- ACTIVITY -
Any image in the records is to be skipped; everything else should be reproduced exactly.

- RECORDS SHOWN -
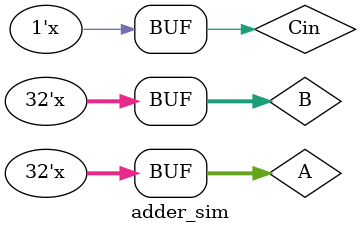
<source format=v>
`timescale 1ns / 1ps


module adder_sim();
   reg [31:0]A;
   reg [31:0]B;
   reg Cin;
   wire [31:0]F;
   wire Cout;
   adder adder_1(
   .A(A),
   .B(B),
   .Cin(Cin),
   .F(F),
   .Cout(Cout)
   );
   initial
    begin
        A=32'd0;
        B=32'd0;
        Cin=1'd0;
    end
   always #1 {A,B,Cin}={A+32'd11000000,B+32'd11000000,~Cin};
    
    
endmodule

</source>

- ANSWER TO THIS EXERCISE -
<source format=v>
`timescale 1ns / 1ps


module adder_sim();
   reg [31:0]A;
   reg [31:0]B;
   reg Cin;
   wire [31:0]F;
   wire Cout;
   adder adder_1(
   .A(A),
   .B(B),
   .Cin(Cin),
   .F(F),
   .Cout(Cout)
   );
   initial
    begin
        A=32'd0;
        B=32'd0;
        Cin=1'd0;
    end
   always #1 {A,B,Cin}={A+32'd11000000,B+32'd11000000,~Cin};
    
    
endmodule

</source>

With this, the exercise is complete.